Data supplied START

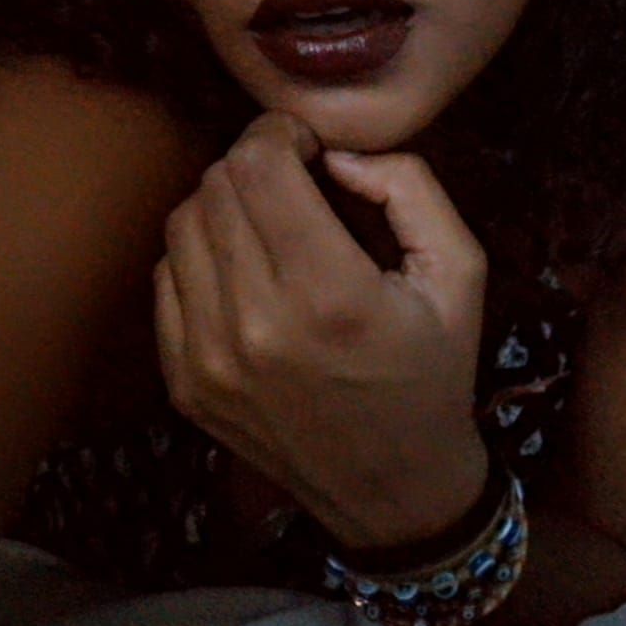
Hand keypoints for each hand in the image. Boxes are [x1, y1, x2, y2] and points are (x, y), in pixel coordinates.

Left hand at [153, 110, 489, 550]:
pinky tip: (245, 269)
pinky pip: (166, 278)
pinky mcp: (184, 384)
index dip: (278, 133)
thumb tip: (335, 156)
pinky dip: (201, 255)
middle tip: (293, 178)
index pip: (259, 167)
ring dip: (224, 204)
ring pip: (182, 224)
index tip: (306, 144)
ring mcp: (208, 361)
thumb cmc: (434, 374)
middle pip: (216, 187)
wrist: (393, 492)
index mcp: (330, 295)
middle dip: (255, 163)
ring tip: (269, 221)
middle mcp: (257, 326)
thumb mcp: (460, 272)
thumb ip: (409, 189)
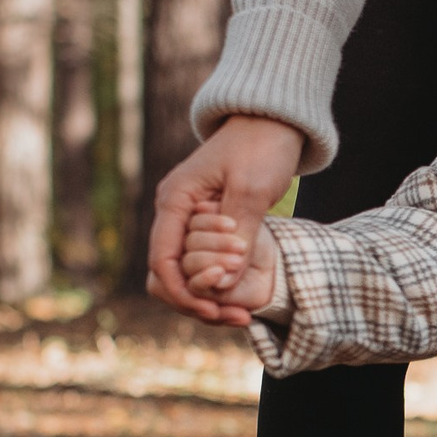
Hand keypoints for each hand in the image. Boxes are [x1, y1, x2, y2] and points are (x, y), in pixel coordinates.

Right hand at [145, 115, 304, 324]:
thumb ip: (238, 233)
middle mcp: (175, 211)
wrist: (274, 119)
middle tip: (235, 317)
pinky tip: (244, 296)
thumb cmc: (262, 146)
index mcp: (174, 200)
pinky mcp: (209, 221)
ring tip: (243, 312)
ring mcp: (190, 216)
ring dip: (210, 293)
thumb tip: (223, 283)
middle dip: (196, 298)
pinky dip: (220, 280)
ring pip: (186, 269)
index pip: (162, 261)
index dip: (183, 292)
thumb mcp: (252, 189)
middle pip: (168, 272)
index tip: (212, 311)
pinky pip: (204, 259)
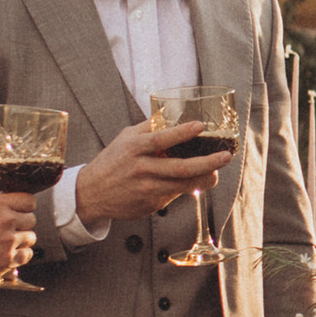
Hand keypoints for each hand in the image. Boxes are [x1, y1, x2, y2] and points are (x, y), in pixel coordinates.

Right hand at [0, 188, 41, 286]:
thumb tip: (17, 203)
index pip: (29, 200)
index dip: (25, 207)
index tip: (19, 212)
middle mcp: (6, 220)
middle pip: (31, 219)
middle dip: (22, 224)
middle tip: (8, 230)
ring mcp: (8, 240)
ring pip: (31, 237)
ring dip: (22, 241)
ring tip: (6, 243)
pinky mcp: (8, 259)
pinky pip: (27, 254)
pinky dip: (21, 255)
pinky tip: (9, 254)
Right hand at [74, 119, 232, 226]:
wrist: (90, 194)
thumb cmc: (112, 161)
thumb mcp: (125, 139)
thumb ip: (148, 127)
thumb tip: (173, 113)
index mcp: (134, 147)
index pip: (160, 138)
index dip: (181, 132)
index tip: (200, 126)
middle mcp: (141, 168)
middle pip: (179, 167)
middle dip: (206, 163)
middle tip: (225, 156)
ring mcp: (146, 188)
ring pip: (182, 185)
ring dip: (203, 179)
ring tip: (216, 173)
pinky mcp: (150, 203)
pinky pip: (173, 195)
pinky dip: (186, 189)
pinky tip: (194, 183)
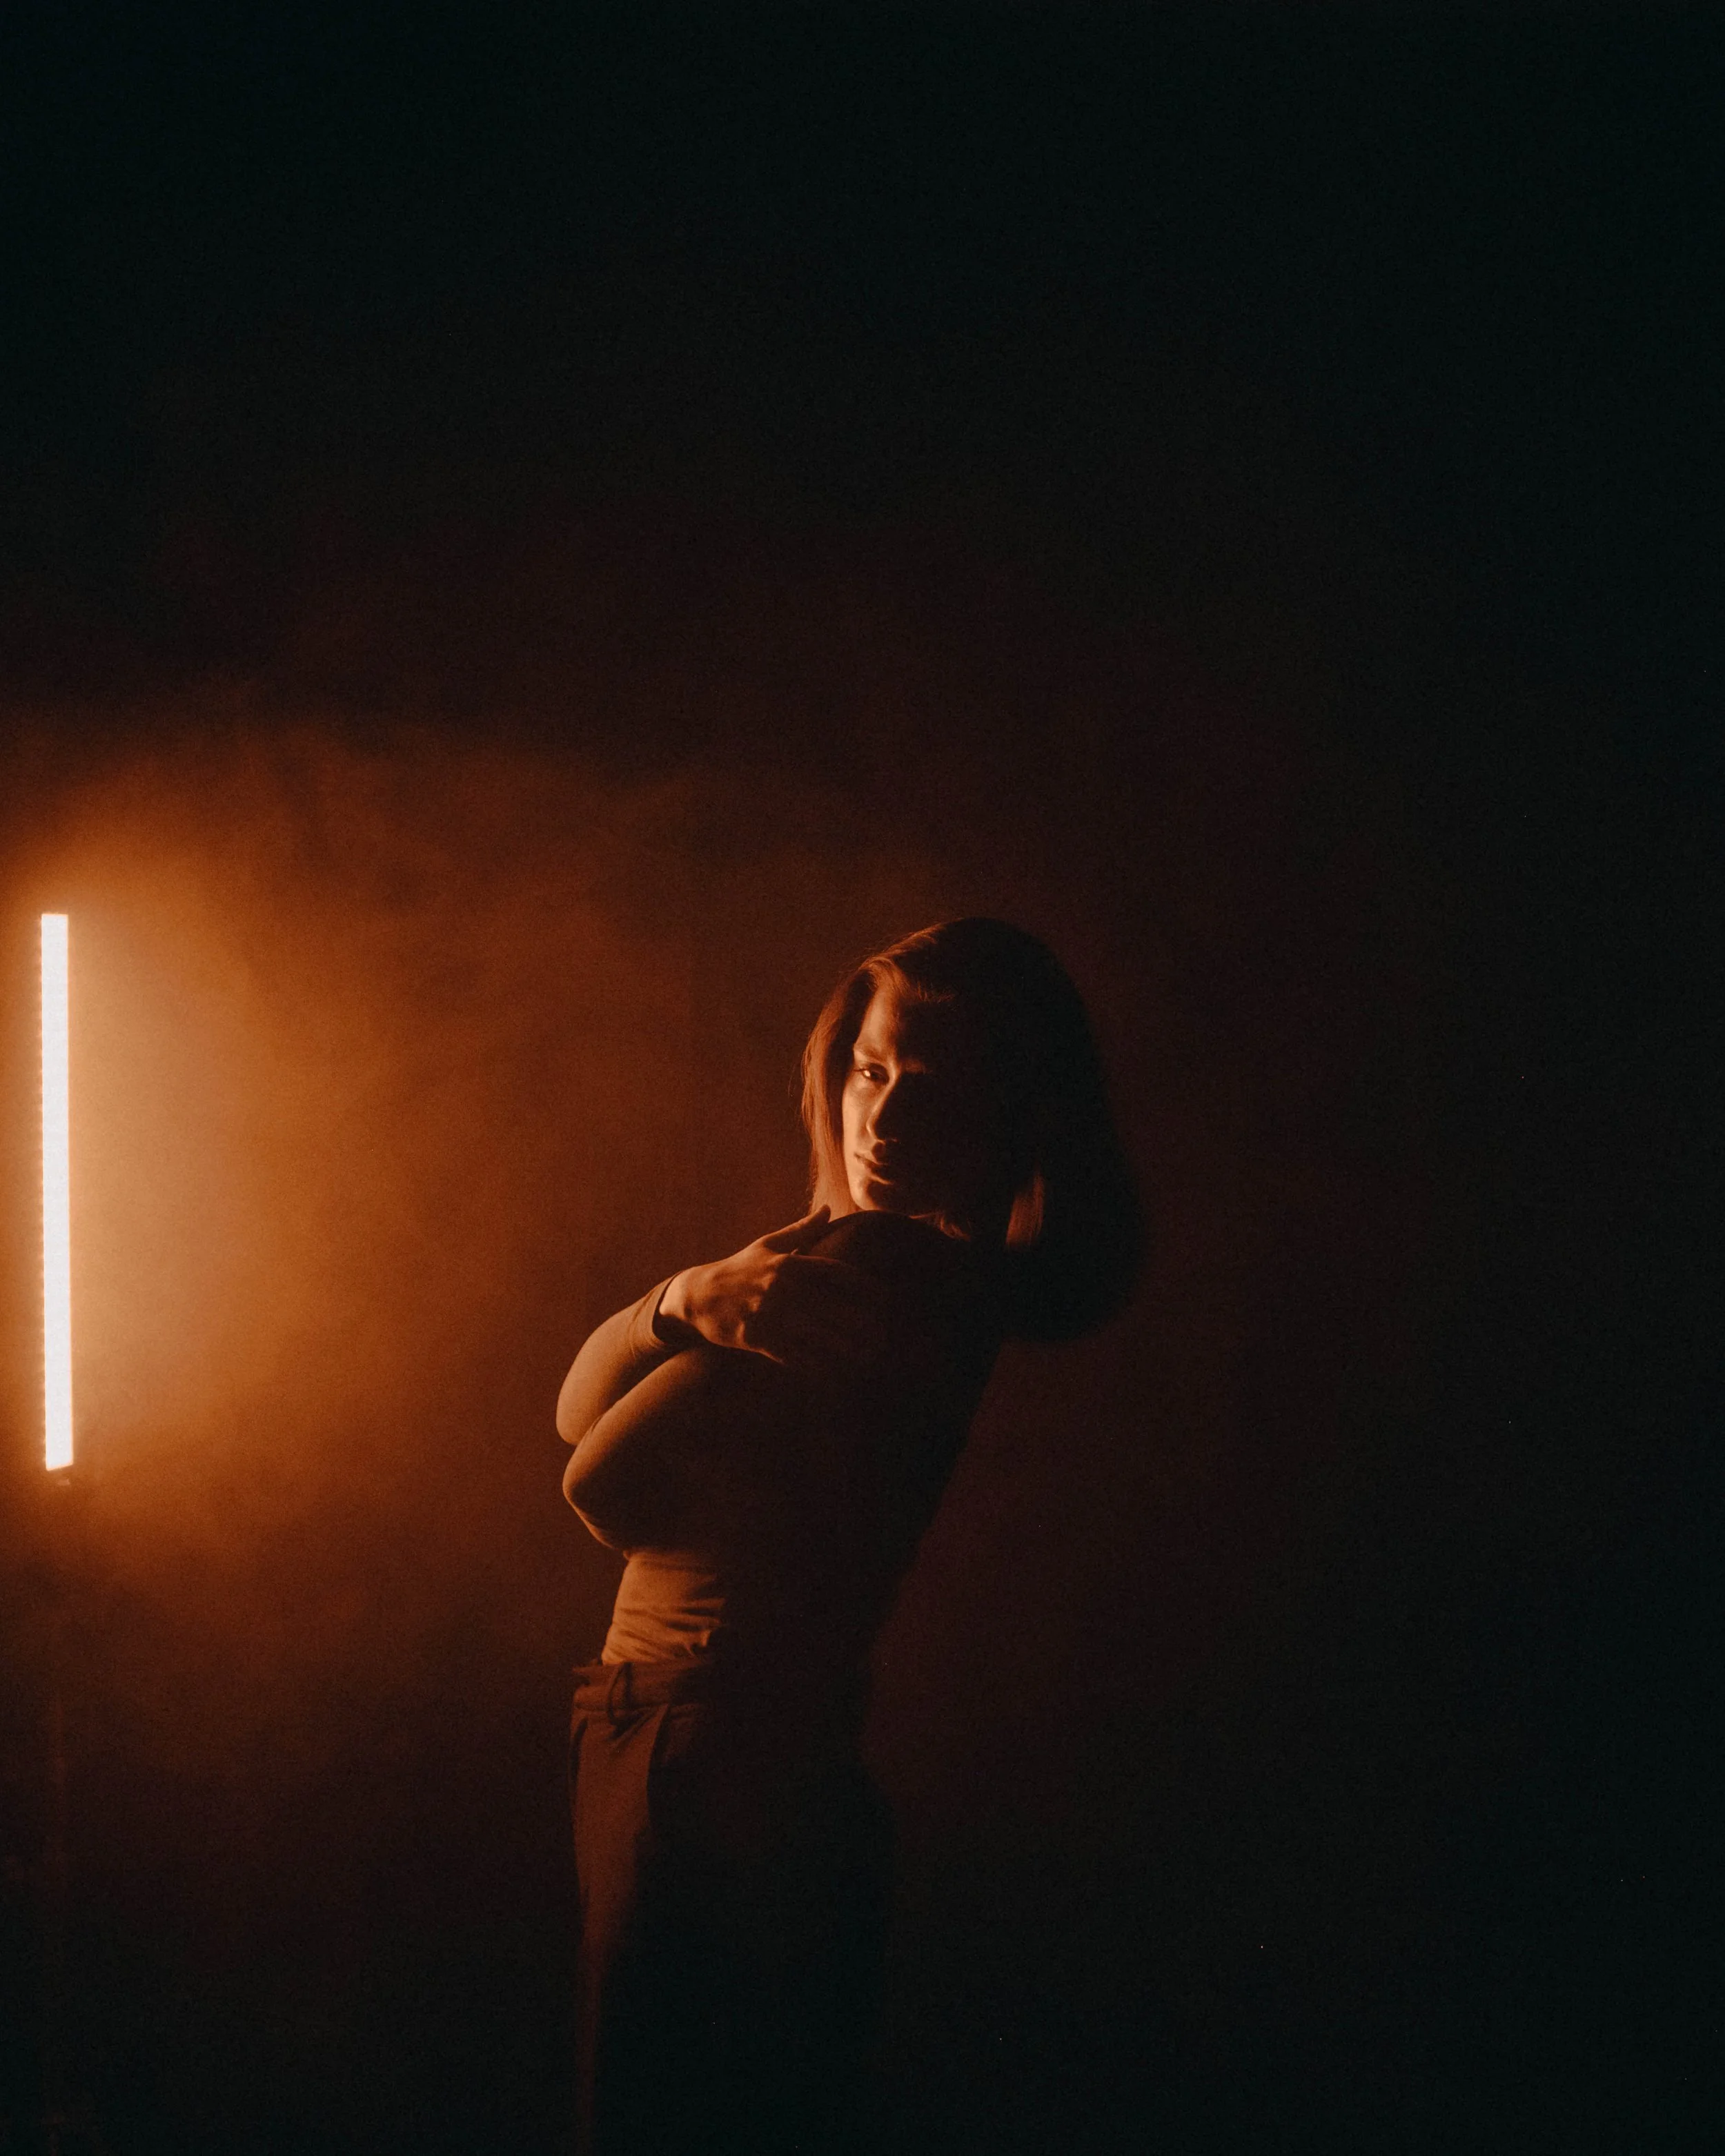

Data supplied END

** Description of the task **
Please print every record above exactly, but leave the pictures out.

** Written answer **
Hand keypoints for each hand in the image. Boxes are [x1, y1, x2, y2] and points are (x, y), in pixel coordinates.

Left hand at [153, 110, 489, 550]:
pinky tip: (245, 269)
pinky pip: (166, 278)
pinky mcp: (184, 384)
index dip: (278, 133)
thumb tip: (335, 156)
pinky dip: (201, 255)
middle tip: (293, 178)
index pip: (259, 167)
ring dip: (224, 204)
ring pip: (182, 224)
index tip: (306, 144)
ring mcp: (208, 361)
thumb cmc: (434, 374)
middle pip: (216, 187)
wrist: (393, 492)
index mcp: (330, 295)
middle dip: (255, 163)
ring tip: (269, 221)
middle mcp: (257, 326)
thumb mcp: (460, 272)
thumb ip: (409, 189)
Hand keypoints for each hand in the image. Boxes are [x1, y1, x2, y2] and points are (x, y), in pixel coordinates.

Right hand at [145, 115, 304, 324]:
thumb ip: (238, 233)
middle mcp: (175, 211)
wrist: (274, 119)
middle tip: (235, 317)
pinky tip: (244, 296)
thumb cmc: (262, 146)
index mcp: (174, 200)
pinky mcp: (209, 221)
ring tip: (243, 312)
ring mcp: (190, 216)
ring dip: (210, 293)
thumb tip: (223, 283)
middle dip: (196, 298)
pinky dip: (220, 280)
ring pip: (186, 269)
index pip: (162, 261)
index dip: (183, 292)
thumb mcp: (252, 189)
middle pip: (168, 272)
index tip: (212, 311)
pinky pip: (204, 259)
Hand keypoints for each hand in the image. Boxes are [x1, y1, x2, y2] and points are (x, y), in pixel coordinates.

Right hand at [0, 188, 41, 286]:
thumb tip: (17, 203)
index pip: (29, 200)
index dip: (25, 207)
index tip: (19, 212)
middle mcp: (6, 220)
middle pip: (31, 219)
middle dip: (22, 224)
middle tip: (8, 230)
ring mcp: (8, 240)
ring pip: (31, 237)
ring dip: (22, 241)
ring tip: (6, 243)
pinky mcp: (8, 259)
pinky pip: (27, 254)
pinky dip: (21, 255)
pinky tip: (9, 254)
Right hand at [74, 119, 232, 226]:
wrist: (90, 194)
thumb cmc: (112, 161)
thumb mcp: (125, 139)
thumb ip: (148, 127)
thumb tip: (173, 113)
index mcp: (134, 147)
index pip: (160, 138)
index dip: (181, 132)
index tip: (200, 126)
middle mcp: (141, 168)
middle pip: (179, 167)
middle dip: (206, 163)
middle tip: (225, 156)
ring mcp: (146, 188)
ring pip: (182, 185)
ring dip: (203, 179)
ring tip: (216, 173)
pinky mcp: (150, 203)
pinky pip: (173, 195)
pinky dip: (186, 189)
pinky tip: (194, 183)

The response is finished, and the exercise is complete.